(Data items)
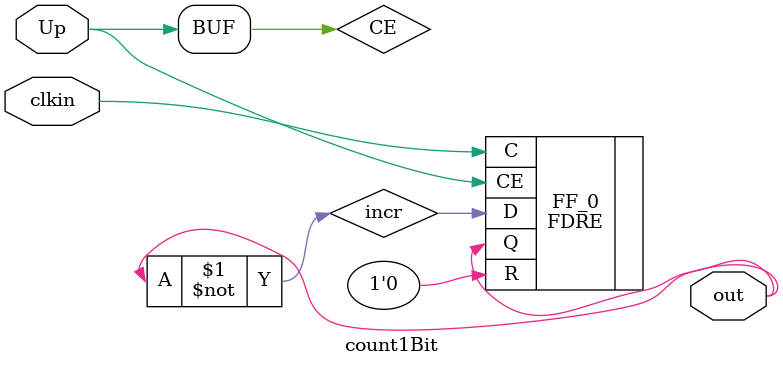
<source format=v>
`timescale 1ns / 1ps


module count1Bit(
    input clkin,
    input Up,
    output out
    );
    wire incr, CE;
    assign CE = Up;
    assign incr = (~out);
    
    FDRE #(.INIT(1'b0)) FF_0 (.C(clkin), .R(1'b0), .CE(CE), .D(incr), .Q(out));

endmodule

</source>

• **Exercise brief**
Only the lines from the one that contains "assign CE = Up;" to the end of the entries above should be given again, exactly and in full.

• **Solution**
    assign CE = Up;
    assign incr = (~out);
    
    FDRE #(.INIT(1'b0)) FF_0 (.C(clkin), .R(1'b0), .CE(CE), .D(incr), .Q(out));

endmodule

</source>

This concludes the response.